[RECORDS FOR THE TASK Boundary: Start]
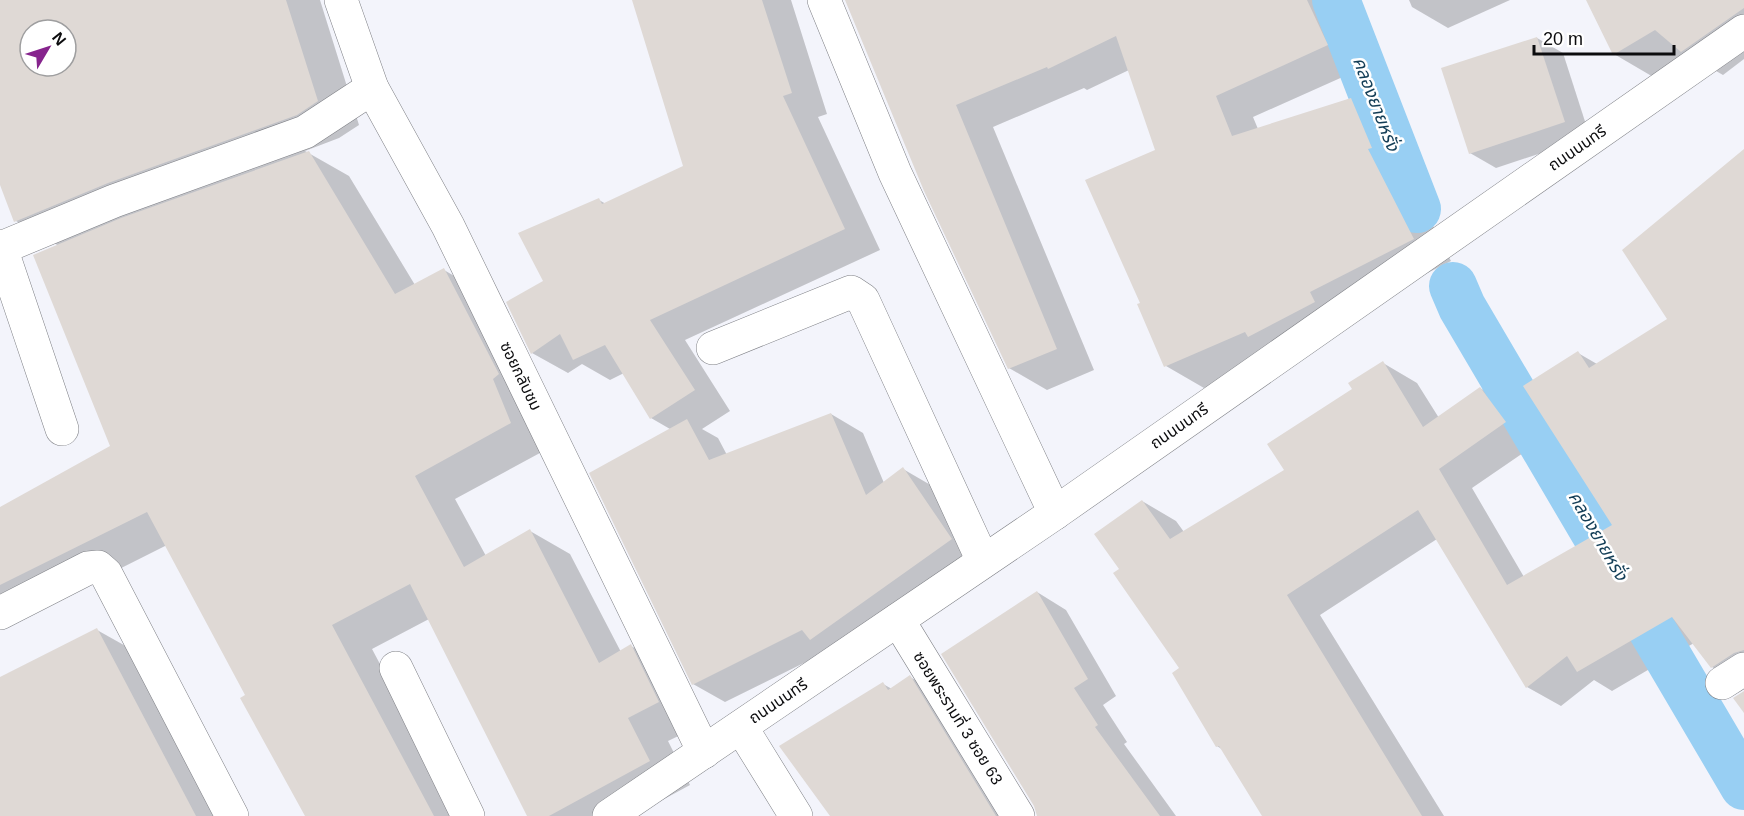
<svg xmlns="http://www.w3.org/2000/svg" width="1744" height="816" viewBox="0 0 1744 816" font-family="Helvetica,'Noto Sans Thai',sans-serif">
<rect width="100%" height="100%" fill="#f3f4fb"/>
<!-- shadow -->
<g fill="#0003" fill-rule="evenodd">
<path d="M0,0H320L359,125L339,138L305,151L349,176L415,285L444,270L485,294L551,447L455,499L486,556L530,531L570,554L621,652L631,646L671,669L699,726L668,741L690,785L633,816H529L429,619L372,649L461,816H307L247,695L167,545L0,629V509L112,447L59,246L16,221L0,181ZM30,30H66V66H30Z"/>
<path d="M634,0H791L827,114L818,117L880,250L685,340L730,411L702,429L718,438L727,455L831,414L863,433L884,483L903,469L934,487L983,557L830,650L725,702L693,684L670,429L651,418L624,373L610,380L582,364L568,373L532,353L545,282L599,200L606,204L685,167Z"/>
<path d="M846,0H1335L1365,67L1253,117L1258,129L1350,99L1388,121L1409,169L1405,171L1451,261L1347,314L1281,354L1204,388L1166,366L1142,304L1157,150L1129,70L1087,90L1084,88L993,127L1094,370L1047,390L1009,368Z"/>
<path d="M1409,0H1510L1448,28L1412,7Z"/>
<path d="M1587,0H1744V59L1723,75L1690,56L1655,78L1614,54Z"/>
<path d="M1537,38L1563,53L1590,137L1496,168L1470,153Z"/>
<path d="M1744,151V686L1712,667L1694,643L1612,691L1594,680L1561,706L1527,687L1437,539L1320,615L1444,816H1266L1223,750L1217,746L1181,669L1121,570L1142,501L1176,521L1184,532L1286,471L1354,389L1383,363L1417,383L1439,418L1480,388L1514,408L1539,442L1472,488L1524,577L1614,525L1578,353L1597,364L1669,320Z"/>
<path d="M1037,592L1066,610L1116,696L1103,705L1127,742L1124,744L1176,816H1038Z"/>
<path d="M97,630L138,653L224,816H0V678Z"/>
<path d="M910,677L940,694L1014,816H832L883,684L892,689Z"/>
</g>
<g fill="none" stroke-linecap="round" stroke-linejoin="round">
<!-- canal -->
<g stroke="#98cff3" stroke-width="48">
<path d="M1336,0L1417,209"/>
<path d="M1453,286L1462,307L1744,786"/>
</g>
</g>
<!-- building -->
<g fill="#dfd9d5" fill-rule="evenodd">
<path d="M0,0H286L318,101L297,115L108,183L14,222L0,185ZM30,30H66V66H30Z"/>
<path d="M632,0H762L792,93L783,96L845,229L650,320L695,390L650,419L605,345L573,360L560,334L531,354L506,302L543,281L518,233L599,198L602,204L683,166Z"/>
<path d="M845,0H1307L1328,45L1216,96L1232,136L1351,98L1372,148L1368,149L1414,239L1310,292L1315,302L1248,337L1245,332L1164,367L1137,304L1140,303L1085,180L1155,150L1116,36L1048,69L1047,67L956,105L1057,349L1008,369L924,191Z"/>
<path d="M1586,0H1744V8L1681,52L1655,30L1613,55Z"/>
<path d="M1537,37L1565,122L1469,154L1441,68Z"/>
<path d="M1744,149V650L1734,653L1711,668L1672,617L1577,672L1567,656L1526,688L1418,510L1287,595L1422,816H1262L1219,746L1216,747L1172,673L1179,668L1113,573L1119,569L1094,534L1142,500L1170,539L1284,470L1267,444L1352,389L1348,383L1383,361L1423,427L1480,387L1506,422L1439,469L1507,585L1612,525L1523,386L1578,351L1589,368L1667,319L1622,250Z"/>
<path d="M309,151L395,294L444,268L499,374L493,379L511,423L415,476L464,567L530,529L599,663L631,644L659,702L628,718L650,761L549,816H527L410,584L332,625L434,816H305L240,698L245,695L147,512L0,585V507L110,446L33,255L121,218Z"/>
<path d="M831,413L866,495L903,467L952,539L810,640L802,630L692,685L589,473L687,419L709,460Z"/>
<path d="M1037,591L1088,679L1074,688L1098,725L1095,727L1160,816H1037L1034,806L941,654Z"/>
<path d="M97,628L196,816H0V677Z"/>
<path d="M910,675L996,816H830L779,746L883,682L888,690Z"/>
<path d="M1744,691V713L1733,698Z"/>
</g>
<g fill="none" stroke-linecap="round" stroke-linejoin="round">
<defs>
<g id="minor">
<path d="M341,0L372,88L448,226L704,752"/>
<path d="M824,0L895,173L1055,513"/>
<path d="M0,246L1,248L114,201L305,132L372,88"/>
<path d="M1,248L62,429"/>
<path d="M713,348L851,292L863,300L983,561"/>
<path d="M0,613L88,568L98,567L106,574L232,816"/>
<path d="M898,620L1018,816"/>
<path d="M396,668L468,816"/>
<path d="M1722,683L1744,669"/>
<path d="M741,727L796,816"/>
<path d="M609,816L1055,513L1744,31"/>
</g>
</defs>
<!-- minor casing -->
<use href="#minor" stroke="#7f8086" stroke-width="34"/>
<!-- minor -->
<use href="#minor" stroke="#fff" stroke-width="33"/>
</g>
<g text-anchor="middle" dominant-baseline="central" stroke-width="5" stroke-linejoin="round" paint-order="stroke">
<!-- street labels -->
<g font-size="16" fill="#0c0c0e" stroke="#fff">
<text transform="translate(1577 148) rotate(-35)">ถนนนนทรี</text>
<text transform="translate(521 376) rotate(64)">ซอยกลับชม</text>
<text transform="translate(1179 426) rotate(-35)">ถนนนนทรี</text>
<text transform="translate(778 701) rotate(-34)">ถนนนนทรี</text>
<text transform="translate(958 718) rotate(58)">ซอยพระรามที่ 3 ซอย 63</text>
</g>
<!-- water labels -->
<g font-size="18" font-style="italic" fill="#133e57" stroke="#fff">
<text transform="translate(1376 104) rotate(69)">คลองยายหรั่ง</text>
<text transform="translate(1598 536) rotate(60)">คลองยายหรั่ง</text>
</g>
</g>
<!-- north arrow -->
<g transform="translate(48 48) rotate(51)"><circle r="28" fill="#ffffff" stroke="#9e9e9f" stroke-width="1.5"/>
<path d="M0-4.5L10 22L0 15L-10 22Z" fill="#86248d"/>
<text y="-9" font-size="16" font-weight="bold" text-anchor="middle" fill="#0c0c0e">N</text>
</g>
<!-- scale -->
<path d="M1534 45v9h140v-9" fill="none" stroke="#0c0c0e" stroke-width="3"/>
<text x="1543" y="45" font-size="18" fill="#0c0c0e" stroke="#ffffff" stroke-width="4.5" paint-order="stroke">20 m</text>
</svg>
[RECORDS FOR THE TASK Boundary: End]
-- EXERCISE GOAL --
The answer should consist of all the records, duplicated exactly, with no images included.

-- EXERCISE SOLUTION --
<svg xmlns="http://www.w3.org/2000/svg" width="1744" height="816" viewBox="0 0 1744 816" font-family="Helvetica,'Noto Sans Thai',sans-serif">
<rect width="100%" height="100%" fill="#f3f4fb"/>
<!-- shadow -->
<g fill="#0003" fill-rule="evenodd">
<path d="M0,0H320L359,125L339,138L305,151L349,176L415,285L444,270L485,294L551,447L455,499L486,556L530,531L570,554L621,652L631,646L671,669L699,726L668,741L690,785L633,816H529L429,619L372,649L461,816H307L247,695L167,545L0,629V509L112,447L59,246L16,221L0,181ZM30,30H66V66H30Z"/>
<path d="M634,0H791L827,114L818,117L880,250L685,340L730,411L702,429L718,438L727,455L831,414L863,433L884,483L903,469L934,487L983,557L830,650L725,702L693,684L670,429L651,418L624,373L610,380L582,364L568,373L532,353L545,282L599,200L606,204L685,167Z"/>
<path d="M846,0H1335L1365,67L1253,117L1258,129L1350,99L1388,121L1409,169L1405,171L1451,261L1347,314L1281,354L1204,388L1166,366L1142,304L1157,150L1129,70L1087,90L1084,88L993,127L1094,370L1047,390L1009,368Z"/>
<path d="M1409,0H1510L1448,28L1412,7Z"/>
<path d="M1587,0H1744V59L1723,75L1690,56L1655,78L1614,54Z"/>
<path d="M1537,38L1563,53L1590,137L1496,168L1470,153Z"/>
<path d="M1744,151V686L1712,667L1694,643L1612,691L1594,680L1561,706L1527,687L1437,539L1320,615L1444,816H1266L1223,750L1217,746L1181,669L1121,570L1142,501L1176,521L1184,532L1286,471L1354,389L1383,363L1417,383L1439,418L1480,388L1514,408L1539,442L1472,488L1524,577L1614,525L1578,353L1597,364L1669,320Z"/>
<path d="M1037,592L1066,610L1116,696L1103,705L1127,742L1124,744L1176,816H1038Z"/>
<path d="M97,630L138,653L224,816H0V678Z"/>
<path d="M910,677L940,694L1014,816H832L883,684L892,689Z"/>
</g>
<g fill="none" stroke-linecap="round" stroke-linejoin="round">
<!-- canal -->
<g stroke="#98cff3" stroke-width="48">
<path d="M1336,0L1417,209"/>
<path d="M1453,286L1462,307L1744,786"/>
</g>
</g>
<!-- building -->
<g fill="#dfd9d5" fill-rule="evenodd">
<path d="M0,0H286L318,101L297,115L108,183L14,222L0,185ZM30,30H66V66H30Z"/>
<path d="M632,0H762L792,93L783,96L845,229L650,320L695,390L650,419L605,345L573,360L560,334L531,354L506,302L543,281L518,233L599,198L602,204L683,166Z"/>
<path d="M845,0H1307L1328,45L1216,96L1232,136L1351,98L1372,148L1368,149L1414,239L1310,292L1315,302L1248,337L1245,332L1164,367L1137,304L1140,303L1085,180L1155,150L1116,36L1048,69L1047,67L956,105L1057,349L1008,369L924,191Z"/>
<path d="M1586,0H1744V8L1681,52L1655,30L1613,55Z"/>
<path d="M1537,37L1565,122L1469,154L1441,68Z"/>
<path d="M1744,149V650L1734,653L1711,668L1672,617L1577,672L1567,656L1526,688L1418,510L1287,595L1422,816H1262L1219,746L1216,747L1172,673L1179,668L1113,573L1119,569L1094,534L1142,500L1170,539L1284,470L1267,444L1352,389L1348,383L1383,361L1423,427L1480,387L1506,422L1439,469L1507,585L1612,525L1523,386L1578,351L1589,368L1667,319L1622,250Z"/>
<path d="M309,151L395,294L444,268L499,374L493,379L511,423L415,476L464,567L530,529L599,663L631,644L659,702L628,718L650,761L549,816H527L410,584L332,625L434,816H305L240,698L245,695L147,512L0,585V507L110,446L33,255L121,218Z"/>
<path d="M831,413L866,495L903,467L952,539L810,640L802,630L692,685L589,473L687,419L709,460Z"/>
<path d="M1037,591L1088,679L1074,688L1098,725L1095,727L1160,816H1037L1034,806L941,654Z"/>
<path d="M97,628L196,816H0V677Z"/>
<path d="M910,675L996,816H830L779,746L883,682L888,690Z"/>
<path d="M1744,691V713L1733,698Z"/>
</g>
<g fill="none" stroke-linecap="round" stroke-linejoin="round">
<defs>
<g id="minor">
<path d="M341,0L372,88L448,226L704,752"/>
<path d="M824,0L895,173L1055,513"/>
<path d="M0,246L1,248L114,201L305,132L372,88"/>
<path d="M1,248L62,429"/>
<path d="M713,348L851,292L863,300L983,561"/>
<path d="M0,613L88,568L98,567L106,574L232,816"/>
<path d="M898,620L1018,816"/>
<path d="M396,668L468,816"/>
<path d="M1722,683L1744,669"/>
<path d="M741,727L796,816"/>
<path d="M609,816L1055,513L1744,31"/>
</g>
</defs>
<!-- minor casing -->
<use href="#minor" stroke="#7f8086" stroke-width="34"/>
<!-- minor -->
<use href="#minor" stroke="#fff" stroke-width="33"/>
</g>
<g text-anchor="middle" dominant-baseline="central" stroke-width="5" stroke-linejoin="round" paint-order="stroke">
<!-- street labels -->
<g font-size="16" fill="#0c0c0e" stroke="#fff">
<text transform="translate(1577 148) rotate(-35)">ถนนนนทรี</text>
<text transform="translate(521 376) rotate(64)">ซอยกลับชม</text>
<text transform="translate(1179 426) rotate(-35)">ถนนนนทรี</text>
<text transform="translate(778 701) rotate(-34)">ถนนนนทรี</text>
<text transform="translate(958 718) rotate(58)">ซอยพระรามที่ 3 ซอย 63</text>
</g>
<!-- water labels -->
<g font-size="18" font-style="italic" fill="#133e57" stroke="#fff">
<text transform="translate(1376 104) rotate(69)">คลองยายหรั่ง</text>
<text transform="translate(1598 536) rotate(60)">คลองยายหรั่ง</text>
</g>
</g>
<!-- north arrow -->
<g transform="translate(48 48) rotate(51)"><circle r="28" fill="#ffffff" stroke="#9e9e9f" stroke-width="1.5"/>
<path d="M0-4.5L10 22L0 15L-10 22Z" fill="#86248d"/>
<text y="-9" font-size="16" font-weight="bold" text-anchor="middle" fill="#0c0c0e">N</text>
</g>
<!-- scale -->
<path d="M1534 45v9h140v-9" fill="none" stroke="#0c0c0e" stroke-width="3"/>
<text x="1543" y="45" font-size="18" fill="#0c0c0e" stroke="#ffffff" stroke-width="4.5" paint-order="stroke">20 m</text>
</svg>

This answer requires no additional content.